Effect of the calcination temperature on the characteristics of Ni/Fe-oxide electrocatalysts for application in anion exchange membrane electrolysers

Abstract

Nickel–iron-oxide catalysts were synthesized by a liquid-phase method, through the oxalate route, and used, as anodes, in an anion exchange membrane electrolyzer. The effect of the heating treatments (performed at 350 °C, 450 °C, and 550 °C) on the structure, composition, particle size, and catalytic activity was analyzed. The morphological features were investigated by transmission electron microscopy (TEM), showing an increased particle size for the catalysts treated at higher temperatures (from ≈4 nm at 350 °C to ≈10 nm at 550 °C). The structure and surface composition were evaluated by X-ray diffraction analysis (XRD) and X-ray photoelectron spectroscopy (XPS), respectively. The electrochemical characterization was performed in a 5 cm² single-cell setup.
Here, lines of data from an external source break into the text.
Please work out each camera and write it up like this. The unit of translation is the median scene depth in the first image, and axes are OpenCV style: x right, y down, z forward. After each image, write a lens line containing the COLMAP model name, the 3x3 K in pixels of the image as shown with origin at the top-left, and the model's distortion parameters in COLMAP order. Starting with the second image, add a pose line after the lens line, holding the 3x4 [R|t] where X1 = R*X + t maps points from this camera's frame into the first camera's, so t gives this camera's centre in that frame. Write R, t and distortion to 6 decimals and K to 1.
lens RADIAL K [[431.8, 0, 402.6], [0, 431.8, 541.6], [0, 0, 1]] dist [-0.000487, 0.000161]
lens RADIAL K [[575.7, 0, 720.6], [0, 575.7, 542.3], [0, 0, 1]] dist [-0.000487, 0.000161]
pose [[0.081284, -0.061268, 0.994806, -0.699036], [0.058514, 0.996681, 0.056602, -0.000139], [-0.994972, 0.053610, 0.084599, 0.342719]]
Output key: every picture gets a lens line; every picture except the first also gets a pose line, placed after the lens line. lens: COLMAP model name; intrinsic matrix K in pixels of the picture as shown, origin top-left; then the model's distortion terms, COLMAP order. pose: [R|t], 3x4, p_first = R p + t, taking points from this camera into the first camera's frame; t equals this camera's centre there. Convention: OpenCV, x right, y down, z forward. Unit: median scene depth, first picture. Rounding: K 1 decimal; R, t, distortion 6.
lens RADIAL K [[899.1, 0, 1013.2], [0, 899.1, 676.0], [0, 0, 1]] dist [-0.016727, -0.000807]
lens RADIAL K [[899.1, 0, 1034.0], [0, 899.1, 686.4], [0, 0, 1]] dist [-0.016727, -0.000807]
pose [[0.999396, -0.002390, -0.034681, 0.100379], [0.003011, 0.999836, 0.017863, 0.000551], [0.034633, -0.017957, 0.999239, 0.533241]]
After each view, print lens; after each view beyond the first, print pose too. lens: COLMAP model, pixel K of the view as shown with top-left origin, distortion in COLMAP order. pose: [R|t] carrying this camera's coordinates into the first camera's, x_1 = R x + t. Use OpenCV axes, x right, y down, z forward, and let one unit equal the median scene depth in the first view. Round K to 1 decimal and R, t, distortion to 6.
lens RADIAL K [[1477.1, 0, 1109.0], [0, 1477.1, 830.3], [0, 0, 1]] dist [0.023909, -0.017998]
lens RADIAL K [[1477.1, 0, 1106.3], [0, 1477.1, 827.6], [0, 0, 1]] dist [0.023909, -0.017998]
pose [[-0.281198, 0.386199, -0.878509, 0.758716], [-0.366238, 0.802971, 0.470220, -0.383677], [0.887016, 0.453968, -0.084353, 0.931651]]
The highest performance was obtained with the sample treated at 450 °C, reaching current density values equal to 3.25 A cm⁻² at 2.2 V. The catalysts' behavior was also compared, under the same conditions, with NiO and IrO₂ commercial catalysts, demonstrating a higher activity of this class of compounds. The time-stability test of ca. 100 h showed a more constant behavior for the catalyst treated at 350 °C.

Keywords: Electrolyser; Nickel–iron oxides; Anion exchange membrane; Oxygen evolution reaction; Calcination temperature.